┌─ ТЕКСТ УПРАЖНЕНИЯ
"Я чуть с ума не сошел от счастья, когда у меня родился сын. Он нам дался непросто, Катя (речь идет о жене актера, дочери тогдашнего 1-го секретаря Союза писателей СССР Г. Маркова. — Ф. Р.) тяжело переносила беременность. К тому же мы жили на два города: я играл в ленинградском ТЮЗе, она, окончив Щукинское училище, поступила работать в ТЮЗ московский… Узнав о рождении сына, я на нервной почве первый и единственный раз в жизни сам испек печенье. Причем я специально позвонил школьной подружке в Ленинград, чтобы она рассказала, как это делается. Нашел какую-то обувную коробку и, постелив в нее салфетки, аккуратно выложил печенье… Февраль. Мороз. Я передал коробку и ждал на улице, когда Катя выглянет в окно. Но вдруг сразу несколько кормящих матерей в распахнутых рубашечках буквально вывалились из окон и давай кричать: "Рецепт напиши!" Я был польщен…"-
19 февраля в "Советской культуре" было помещено интервью видного советского литератора Сергея Михалкова журналу "Шпигель", где тот высказывает свою точку зрения на выдворение из страны Александра Солженицына. Приведу несколько пассажей из этой любопытной публикации. С. Михалков, в частности, сказал: "Вы спрашиваете, боимся ли мы Солженицына. Мы его не боимся, но он нам надоел… Убежденный коммунист не может стать антикоммунистом. Коммунистом Солженицын никогда не был… Об этом убедительно говорит его истинное лицо. Ошибкой было не исключение Солженицына из Союза писателей СССР, а его преждевременный прием в члены союза…
Мы были свидетелями его морального и гражданского падения, и нет сомнения в том, что рано или поздно мы явимся очевидцами его неминуемого, бесславного забвения…"
В среду, 20 февраля, из Союза писателей исключили писателя Владимира Войновича (состоял в нем с 1962 года), который давно трепал нервы власти, а тут еще имел смелость поднять свой голос в защиту Солженицына. Самого Войновича на том заседании не было, поскольку он лежал дома с воспалением легких. Когда утром ему позвонил из СП тамошний начальник Ильин, он так и сказал ему: не приду, потому что болен. Ильин обрадовался: хорошо, мы перенесем заседание на более поздний срок. "Не надо! — ответил Войнович. — Когда я выздоровею, я тоже не приду". Ильин начал его умасливать: "Мы помним, что вы хороший писатель, мы не хотим с вами расставаться. Мы хотим с вами только поговорить, а исключать не будем. В крайнем случае объявим вам выговор". Но Войнович был непреклонен. В итоге заседание состоялось без него и никакого выговора ему не объявили — сразу исключили.
└─
┌─ СТРОКИ ДАННЫХ
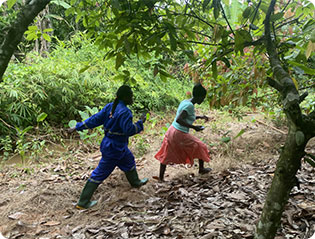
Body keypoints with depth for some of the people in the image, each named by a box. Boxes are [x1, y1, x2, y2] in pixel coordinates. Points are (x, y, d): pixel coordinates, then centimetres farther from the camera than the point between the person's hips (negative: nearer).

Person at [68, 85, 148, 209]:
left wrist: (78, 127, 3)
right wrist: (140, 122, -11)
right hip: (114, 148, -9)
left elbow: (95, 119, -2)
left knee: (129, 161, 24)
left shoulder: (110, 106, -1)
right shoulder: (125, 112, -25)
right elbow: (129, 130, -24)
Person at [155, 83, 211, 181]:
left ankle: (161, 177, 20)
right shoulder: (190, 105, -19)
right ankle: (201, 169, 32)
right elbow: (178, 120, -27)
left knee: (166, 154, 14)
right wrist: (194, 127, -23)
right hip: (180, 134, -8)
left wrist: (200, 117, 20)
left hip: (171, 131, 8)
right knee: (200, 147, 14)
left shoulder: (185, 101, 8)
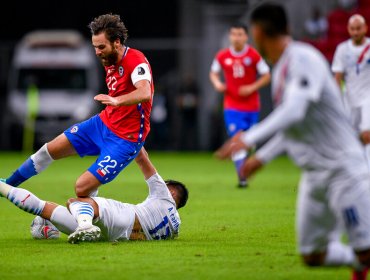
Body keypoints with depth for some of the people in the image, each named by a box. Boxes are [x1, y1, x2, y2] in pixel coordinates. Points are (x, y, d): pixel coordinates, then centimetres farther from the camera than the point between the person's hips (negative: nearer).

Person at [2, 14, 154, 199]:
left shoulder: (136, 61, -24)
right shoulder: (110, 62, 5)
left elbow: (145, 93, -43)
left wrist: (116, 100, -57)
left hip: (125, 139, -9)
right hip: (103, 122, 9)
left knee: (82, 187, -18)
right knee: (51, 149, 13)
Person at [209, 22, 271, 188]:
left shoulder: (253, 55, -6)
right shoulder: (222, 56, 0)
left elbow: (266, 76, -1)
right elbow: (213, 73, 15)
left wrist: (252, 87, -15)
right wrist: (217, 83, -6)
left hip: (251, 106, 0)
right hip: (232, 107, 0)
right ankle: (242, 177, -16)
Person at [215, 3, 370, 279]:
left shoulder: (304, 58, -14)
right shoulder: (280, 70, 14)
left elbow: (294, 112, -27)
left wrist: (248, 138, -33)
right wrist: (262, 157, 23)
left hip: (343, 168, -9)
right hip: (314, 174, 9)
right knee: (313, 255, 7)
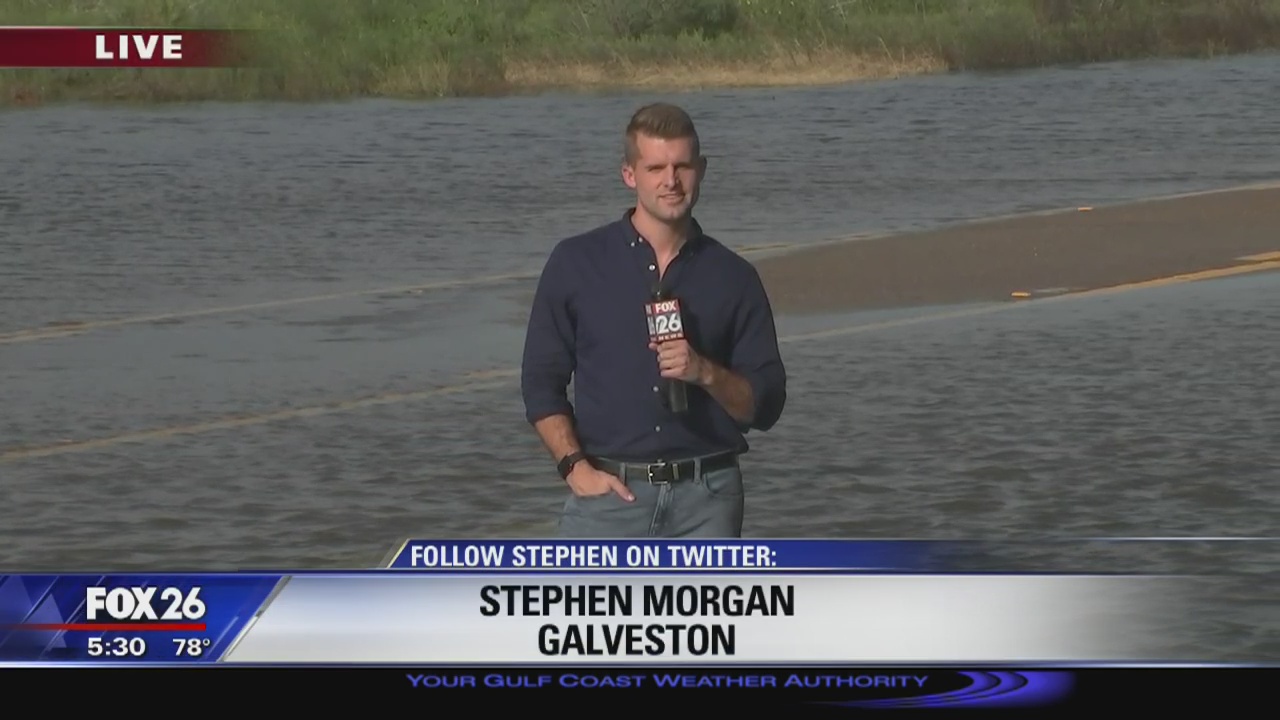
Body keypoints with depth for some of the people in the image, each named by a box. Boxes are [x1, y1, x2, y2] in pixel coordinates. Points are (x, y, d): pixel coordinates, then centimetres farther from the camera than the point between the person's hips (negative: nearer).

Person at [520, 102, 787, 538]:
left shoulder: (732, 277, 8)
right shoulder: (576, 263, 5)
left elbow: (766, 405, 7)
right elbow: (542, 383, 7)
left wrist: (707, 374, -12)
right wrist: (576, 467, -6)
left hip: (706, 501, 1)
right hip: (608, 489, -1)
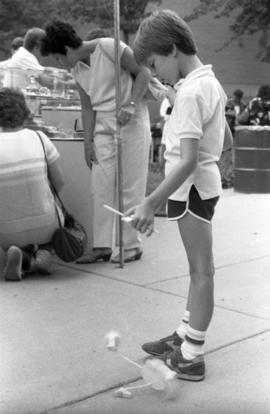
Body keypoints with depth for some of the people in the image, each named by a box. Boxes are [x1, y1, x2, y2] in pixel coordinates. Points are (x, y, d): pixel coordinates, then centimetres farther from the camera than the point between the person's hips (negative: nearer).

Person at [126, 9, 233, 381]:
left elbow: (188, 161, -28)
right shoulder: (210, 82, 8)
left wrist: (151, 203, -28)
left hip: (192, 188, -10)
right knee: (199, 269, 17)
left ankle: (192, 356, 8)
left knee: (201, 271, -3)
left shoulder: (190, 92, -21)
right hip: (203, 184, 10)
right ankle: (185, 336, 31)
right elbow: (227, 141, 17)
└─
# СПИСОК ЗАДАНИЙ
(a) С какого года Владимир Войнович состоял в Союзе писателей, согласно тексту упражнения?
(b) Воспроизведите дословно фрагмент текста упражнения от слов «В среду, 20» до слов «объявили — сразу исключили.» включительно.

# ОТВЕТЫ ПО НОМЕРАМ
(a) С 1962 года.

(b)
В среду, 20 февраля, из Союза писателей исключили писателя Владимира Войновича (состоял в нем с 1962 года), который давно трепал нервы власти, а тут еще имел смелость поднять свой голос в защиту Солженицына. Самого Войновича на том заседании не было, поскольку он лежал дома с воспалением легких. Когда утром ему позвонил из СП тамошний начальник Ильин, он так и сказал ему: не приду, потому что болен. Ильин обрадовался: хорошо, мы перенесем заседание на более поздний срок. "Не надо! — ответил Войнович. — Когда я выздоровею, я тоже не приду". Ильин начал его умасливать: "Мы помним, что вы хороший писатель, мы не хотим с вами расставаться. Мы хотим с вами только поговорить, а исключать не будем. В крайнем случае объявим вам выговор". Но Войнович был непреклонен. В итоге заседание состоялось без него и никакого выговора ему не объявили — сразу исключили.